Chapter 3, page 34: "Heading toward fall, the campaign [for governor] was building momentum. Then came the photo that went round the world. Me, in blue jeans, khaki shirt, and hunting vest, holding a shotgun in one hand and the wrong bird in the other."
I remember the photo he's referencing, but I couldn't find a copy of it after at least five solid seconds of searching, so please enjoy this classic Bush With Bird image in its stead:
And thus heralds the gun portion of the chapter. Yippee, etc. Privilege and Ammo.
[Content Note: Guns; rape culture.]
Chapter 3, page 35: "Governor Richards had been criticized for vetoing a referendum that would have allowed Texans to express their opinion on a conceal-and-carry law. I argued that Texas should have this law. I knew that many law-abiding citizens, including many women who worked late at night or alone, were carrying weapons to protect themselves."
Conservative politicians always say this: They know shitloads of ladies who are packing heat to defend themselves on the job. But, despite having not a few female friends who are conservative and/or gun owners, including some who have been sexually assaulted (which is the implied crime against which women need to carry weapons to protect themselves), I have never known a woman who routinely carries a weapon. I'm not saying it never happens, and I'm sure some flesh-and-blood women carry weapons for self-defense, but do "many" women not made out of straw really do this? I suspect not.

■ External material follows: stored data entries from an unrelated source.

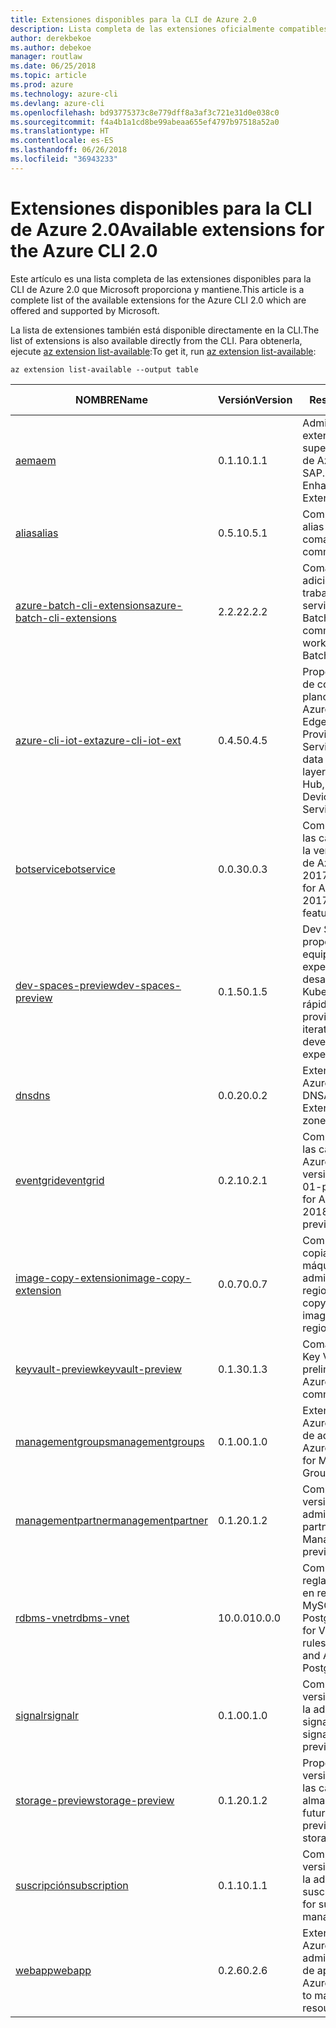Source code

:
 ```yaml
---
title: Extensiones disponibles para la CLI de Azure 2.0
description: Lista completa de las extensiones oficialmente compatibles para la CLI de Azure 2.0.
author: derekbekoe
ms.author: debekoe
manager: routlaw
ms.date: 06/25/2018
ms.topic: article
ms.prod: azure
ms.technology: azure-cli
ms.devlang: azure-cli
ms.openlocfilehash: bd93775373c8e779dff8a3af3c721e31d0e038c0
ms.sourcegitcommit: f4a4b1a1cd8be99abeaa655ef4797b97518a52a0
ms.translationtype: HT
ms.contentlocale: es-ES
ms.lasthandoff: 06/26/2018
ms.locfileid: "36943233"
---
```

# <a name="available-extensions-for-the-azure-cli-20"></a><span data-ttu-id="1aedb-103">Extensiones disponibles para la CLI de Azure 2.0</span><span class="sxs-lookup"><span data-stu-id="1aedb-103">Available extensions for the Azure CLI 2.0</span></span>

<span data-ttu-id="1aedb-104">Este artículo es una lista completa de las extensiones disponibles para la CLI de Azure 2.0 que Microsoft proporciona y mantiene.</span><span class="sxs-lookup"><span data-stu-id="1aedb-104">This article is a complete list of the available extensions for the Azure CLI 2.0 which are offered and supported by Microsoft.</span></span>

<span data-ttu-id="1aedb-105">La lista de extensiones también está disponible directamente en la CLI.</span><span class="sxs-lookup"><span data-stu-id="1aedb-105">The list of extensions is also available directly from the CLI.</span></span> <span data-ttu-id="1aedb-106">Para obtenerla, ejecute [az extension list-available](/cli/azure/extension?view=azure-cli-latest#az-extension-list-available):</span><span class="sxs-lookup"><span data-stu-id="1aedb-106">To get it, run [az extension list-available](/cli/azure/extension?view=azure-cli-latest#az-extension-list-available):</span></span>

```azurecli
az extension list-available --output table
```

| <span data-ttu-id="1aedb-107">NOMBRE</span><span class="sxs-lookup"><span data-stu-id="1aedb-107">Name</span></span> | <span data-ttu-id="1aedb-108">Versión</span><span class="sxs-lookup"><span data-stu-id="1aedb-108">Version</span></span> | <span data-ttu-id="1aedb-109">Resumen</span><span class="sxs-lookup"><span data-stu-id="1aedb-109">Summary</span></span> | <span data-ttu-id="1aedb-110">Vista previa</span><span class="sxs-lookup"><span data-stu-id="1aedb-110">Preview</span></span> |
|------|---------|---------|---------|
| [<span data-ttu-id="1aedb-111">aem</span><span class="sxs-lookup"><span data-stu-id="1aedb-111">aem</span></span>](https://github.com/Azure/azure-cli-extensions) | <span data-ttu-id="1aedb-112">0.1.1</span><span class="sxs-lookup"><span data-stu-id="1aedb-112">0.1.1</span></span> | <span data-ttu-id="1aedb-113">Administración de las extensiones de supervisión mejorada de Azure para SAP.</span><span class="sxs-lookup"><span data-stu-id="1aedb-113">Manage Azure Enhanced Monitoring Extensions for SAP</span></span> |  |
| [<span data-ttu-id="1aedb-114">alias</span><span class="sxs-lookup"><span data-stu-id="1aedb-114">alias</span></span>](https://github.com/Azure/azure-cli-extensions) | <span data-ttu-id="1aedb-115">0.5.1</span><span class="sxs-lookup"><span data-stu-id="1aedb-115">0.5.1</span></span> | <span data-ttu-id="1aedb-116">Compatibilidad con alias de comandos</span><span class="sxs-lookup"><span data-stu-id="1aedb-116">Support for command aliases</span></span> | <span data-ttu-id="1aedb-117">Sí</span><span class="sxs-lookup"><span data-stu-id="1aedb-117">Yes</span></span> |
| [<span data-ttu-id="1aedb-118">azure-batch-cli-extensions</span><span class="sxs-lookup"><span data-stu-id="1aedb-118">azure-batch-cli-extensions</span></span>](https://github.com/Azure/azure-batch-cli-extensions) | <span data-ttu-id="1aedb-119">2.2.2</span><span class="sxs-lookup"><span data-stu-id="1aedb-119">2.2.2</span></span> | <span data-ttu-id="1aedb-120">Comandos adicionales para trabajar con el servicio Azure Batch</span><span class="sxs-lookup"><span data-stu-id="1aedb-120">Additional commands for working with Azure Batch service</span></span> |  |
| [<span data-ttu-id="1aedb-121">azure-cli-iot-ext</span><span class="sxs-lookup"><span data-stu-id="1aedb-121">azure-cli-iot-ext</span></span>](https://github.com/azure/azure-iot-cli-extension) | <span data-ttu-id="1aedb-122">0.4.5</span><span class="sxs-lookup"><span data-stu-id="1aedb-122">0.4.5</span></span> | <span data-ttu-id="1aedb-123">Proporciona una capa de comandos en el plano de datos para Azure IoT Hub, IoT Edge e IoT Device Provisioning Service.</span><span class="sxs-lookup"><span data-stu-id="1aedb-123">Provides the data plane command layer for Azure IoT Hub, IoT Edge and IoT Device Provisioning Service</span></span> |  |
| [<span data-ttu-id="1aedb-124">botservice</span><span class="sxs-lookup"><span data-stu-id="1aedb-124">botservice</span></span>](https://github.com/Azure/azure-cli-extensions) | <span data-ttu-id="1aedb-125">0.0.3</span><span class="sxs-lookup"><span data-stu-id="1aedb-125">0.0.3</span></span> | <span data-ttu-id="1aedb-126">Compatibilidad con las características de la versión preliminar de Azure Bot Service 2017-12-01</span><span class="sxs-lookup"><span data-stu-id="1aedb-126">Support for Azure Bot Service 2017-12-01 preview features</span></span> | <span data-ttu-id="1aedb-127">Sí</span><span class="sxs-lookup"><span data-stu-id="1aedb-127">Yes</span></span> |
| [<span data-ttu-id="1aedb-128">dev-spaces-preview</span><span class="sxs-lookup"><span data-stu-id="1aedb-128">dev-spaces-preview</span></span>](https://github.com/Azure/azure-cli-extensions) | <span data-ttu-id="1aedb-129">0.1.5</span><span class="sxs-lookup"><span data-stu-id="1aedb-129">0.1.5</span></span> | <span data-ttu-id="1aedb-130">Dev Spaces proporciona a los equipos una experiencia de desarrollo en Kubernetes iterativa y rápida.</span><span class="sxs-lookup"><span data-stu-id="1aedb-130">Dev Spaces provides a rapid, iterative Kubernetes development experience for teams.</span></span> | <span data-ttu-id="1aedb-131">Sí</span><span class="sxs-lookup"><span data-stu-id="1aedb-131">Yes</span></span> |
| [<span data-ttu-id="1aedb-132">dns</span><span class="sxs-lookup"><span data-stu-id="1aedb-132">dns</span></span>](https://github.com/Azure/azure-cli-extensions) | <span data-ttu-id="1aedb-133">0.0.2</span><span class="sxs-lookup"><span data-stu-id="1aedb-133">0.0.2</span></span> | <span data-ttu-id="1aedb-134">Extensión de la CLI de Azure para las zonas DNS</span><span class="sxs-lookup"><span data-stu-id="1aedb-134">An Azure CLI Extension for DNS zones</span></span> |  |
| [<span data-ttu-id="1aedb-135">eventgrid</span><span class="sxs-lookup"><span data-stu-id="1aedb-135">eventgrid</span></span>](https://github.com/Azure/azure-cli-extensions) | <span data-ttu-id="1aedb-136">0.2.1</span><span class="sxs-lookup"><span data-stu-id="1aedb-136">0.2.1</span></span> | <span data-ttu-id="1aedb-137">Compatibilidad con las características de Azure EventGrid versión 2018-05-01-preview</span><span class="sxs-lookup"><span data-stu-id="1aedb-137">Support for Azure EventGrid 2018-05-01-preview features</span></span> | <span data-ttu-id="1aedb-138">Sí</span><span class="sxs-lookup"><span data-stu-id="1aedb-138">Yes</span></span> |
| [<span data-ttu-id="1aedb-139">image-copy-extension</span><span class="sxs-lookup"><span data-stu-id="1aedb-139">image-copy-extension</span></span>](https://github.com/Azure/azure-cli-extensions) | <span data-ttu-id="1aedb-140">0.0.7</span><span class="sxs-lookup"><span data-stu-id="1aedb-140">0.0.7</span></span> | <span data-ttu-id="1aedb-141">Compatibilidad para copiar imágenes de máquina virtual administradas entre regiones</span><span class="sxs-lookup"><span data-stu-id="1aedb-141">Support for copying managed vm images between regions</span></span> |  |
| [<span data-ttu-id="1aedb-142">keyvault-preview</span><span class="sxs-lookup"><span data-stu-id="1aedb-142">keyvault-preview</span></span>](https://github.com/Azure/azure-keyvault-cli-extension) | <span data-ttu-id="1aedb-143">0.1.3</span><span class="sxs-lookup"><span data-stu-id="1aedb-143">0.1.3</span></span> | <span data-ttu-id="1aedb-144">Comandos de Azure Key Vault en versión preliminar.</span><span class="sxs-lookup"><span data-stu-id="1aedb-144">Preview Azure Key Vault commands.</span></span> | <span data-ttu-id="1aedb-145">Sí</span><span class="sxs-lookup"><span data-stu-id="1aedb-145">Yes</span></span> |
| [<span data-ttu-id="1aedb-146">managementgroups</span><span class="sxs-lookup"><span data-stu-id="1aedb-146">managementgroups</span></span>](https://github.com/Azure/azure-cli-extensions) | <span data-ttu-id="1aedb-147">0.1.0</span><span class="sxs-lookup"><span data-stu-id="1aedb-147">0.1.0</span></span> | <span data-ttu-id="1aedb-148">Extensión de la CLI de Azure para los grupos de administración</span><span class="sxs-lookup"><span data-stu-id="1aedb-148">An Azure CLI Extension for Management Groups</span></span> |  |
| [<span data-ttu-id="1aedb-149">managementpartner</span><span class="sxs-lookup"><span data-stu-id="1aedb-149">managementpartner</span></span>](https://github.com/Azure/azure-cli-extensions) | <span data-ttu-id="1aedb-150">0.1.2</span><span class="sxs-lookup"><span data-stu-id="1aedb-150">0.1.2</span></span> | <span data-ttu-id="1aedb-151">Compatibilidad con la versión preliminar de administración de partners.</span><span class="sxs-lookup"><span data-stu-id="1aedb-151">Support for Management Partner preview</span></span> |  |
| [<span data-ttu-id="1aedb-152">rdbms-vnet</span><span class="sxs-lookup"><span data-stu-id="1aedb-152">rdbms-vnet</span></span>](https://github.com/Azure/azure-cli-extensions) | <span data-ttu-id="1aedb-153">10.0.0</span><span class="sxs-lookup"><span data-stu-id="1aedb-153">10.0.0</span></span> | <span data-ttu-id="1aedb-154">Compatibilidad para reglas de red virtual en recursos de Azure MySQL y Azure PostgreSQL</span><span class="sxs-lookup"><span data-stu-id="1aedb-154">Support for Virtual Network rules in Azure MySQL and Azure PostgreSQL resources</span></span> |  |
| [<span data-ttu-id="1aedb-155">signalr</span><span class="sxs-lookup"><span data-stu-id="1aedb-155">signalr</span></span>](https://github.com/Azure/azure-cli-extensions) | <span data-ttu-id="1aedb-156">0.1.0</span><span class="sxs-lookup"><span data-stu-id="1aedb-156">0.1.0</span></span> | <span data-ttu-id="1aedb-157">Compatibilidad con la versión preliminar de la administración de signalr.</span><span class="sxs-lookup"><span data-stu-id="1aedb-157">Support for signalr management preview.</span></span> | <span data-ttu-id="1aedb-158">Sí</span><span class="sxs-lookup"><span data-stu-id="1aedb-158">Yes</span></span> |
| [<span data-ttu-id="1aedb-159">storage-preview</span><span class="sxs-lookup"><span data-stu-id="1aedb-159">storage-preview</span></span>](https://github.com/Azure/azure-cli-extensions/tree/master/src/storage-preview) | <span data-ttu-id="1aedb-160">0.1.2</span><span class="sxs-lookup"><span data-stu-id="1aedb-160">0.1.2</span></span> | <span data-ttu-id="1aedb-161">Proporciona una versión preliminar de las características de almacenamiento futuras.</span><span class="sxs-lookup"><span data-stu-id="1aedb-161">Provides a preview for upcoming storage features.</span></span> | <span data-ttu-id="1aedb-162">Sí</span><span class="sxs-lookup"><span data-stu-id="1aedb-162">Yes</span></span> |
| [<span data-ttu-id="1aedb-163">suscripción</span><span class="sxs-lookup"><span data-stu-id="1aedb-163">subscription</span></span>](https://github.com/Azure/azure-cli-extensions) | <span data-ttu-id="1aedb-164">0.1.1</span><span class="sxs-lookup"><span data-stu-id="1aedb-164">0.1.1</span></span> | <span data-ttu-id="1aedb-165">Compatibilidad con la versión preliminar de la administración de suscripciones.</span><span class="sxs-lookup"><span data-stu-id="1aedb-165">Support for subscription management preview.</span></span> |  |
| [<span data-ttu-id="1aedb-166">webapp</span><span class="sxs-lookup"><span data-stu-id="1aedb-166">webapp</span></span>](https://github.com/Azure/azure-cli-extensions) | <span data-ttu-id="1aedb-167">0.2.6</span><span class="sxs-lookup"><span data-stu-id="1aedb-167">0.2.6</span></span> | <span data-ttu-id="1aedb-168">Extensión de la CLI de Azure para administrar recursos de appservice</span><span class="sxs-lookup"><span data-stu-id="1aedb-168">An Azure CLI Extension to manage appservice resources</span></span> | <span data-ttu-id="1aedb-169">Sí</span><span class="sxs-lookup"><span data-stu-id="1aedb-169">Yes</span></span> |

On the other hand, many (for realz) conservative male politicians argue, without a hint of compunction, that women should be allowed to carry concealed weapons in order that they might defend themselves against rapists, even though a woman is more likely to be raped at gunpoint than successfully use a gun to deter a rapist.
And that's not because women are shrinking violets who can't handle weaponry: It's because women are exponentially more likely to be raped by someone they know, in a familiar space, than by a stranger. And it's not all that easy for any human being to shoot someone they know, even when that person is hurting them.
Women also tend to have some intuitive sense, if they don't explicitly know, that women who use violence to defend themselves are often punished for it. Men like Bush say they want women to defend themselves by any means necessary, but, when it comes right down to it, they don't. It's the same old "he said, she said," except now she's not just "crying rape," as the apologists like to say, but "claiming rape as a justification for hurting an innocent man." See how that works?
There are so many fallacies underlying what a swell idea it is for women to carry concealed weapons. Using women to justify carry-and-conceal laws is audaciously exploitative, and fucking stupid to boot.
[From George Bush's A Charge to Keep, gifted to me by Deeky, because he hates me. In the US, all people who plan to run for president write a shitty book. (Some are less shitty than others, by which I mean the Democrats' books.) A Charge to Keep was George W. Bush's shitty I-wanna-be-president book, published in 1999. I am blogging one random quote per page every day until I have either made my way through the book or lost it behind a couch.]